§ WORK TASK: Check every line of the entries below for the word "Newsletter", and copy the ones that have it.

-- EXTRACTED MATERIAL follows --

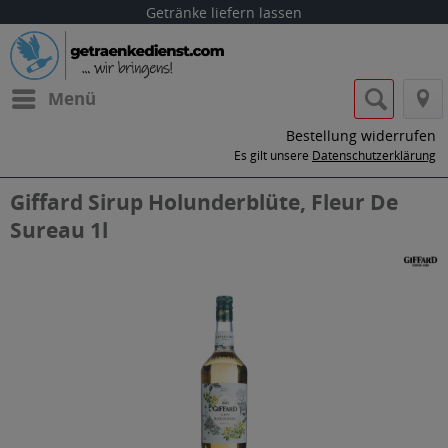
Getränke liefern lassen
Menü
Bestellung widerrufen
Es gilt unsere
Datenschutzerklärung
Giffard Sirup Holunderblüte, Fleur De
Sureau 1l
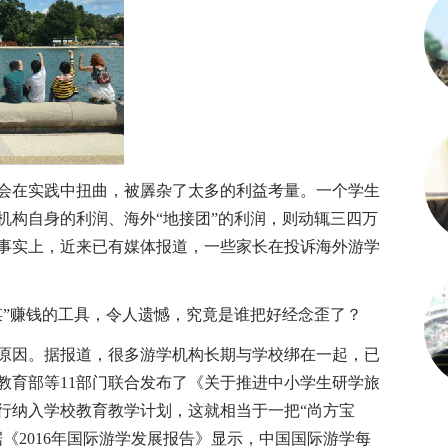
在实践中扭曲，被羼杂了太多的利益考量。一个学生
机构自身的利润、海外“地接团”的利润，则动辄三四万
事实上，近来已有媒体报道，一些家长在投诉海外游学
”赚钱的工具，令人遗憾，究竟是谁把好经念歪了？
因。据报道，很多游学机构长期与学校绑在一起，已
教育部等11部门联合发布了《关于推进中小学生研学旅
行纳入学校教育教学计划，这就相当于一把“尚方宝
《2016年国际游学发展报告》显示，中国国际游学每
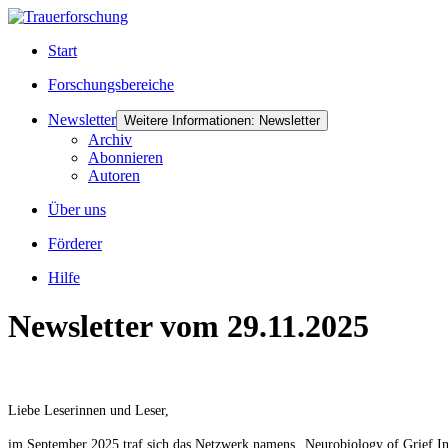
Start
Forschungsbereiche
Newsletter
Weitere Informationen: Newsletter
Archiv
Abonnieren
Autoren
Über uns
Förderer
Hilfe
Newsletter vom 29.11.2025
Liebe Leserinnen und Leser,
im September 2025 traf sich das Netzwerk namens „Neurobiology of Grief In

-- EXTRACTED MATERIAL concluded --

§ EXERCISE RESPONSE:
Newsletter
Weitere Informationen: Newsletter
Newsletter vom 29.11.2025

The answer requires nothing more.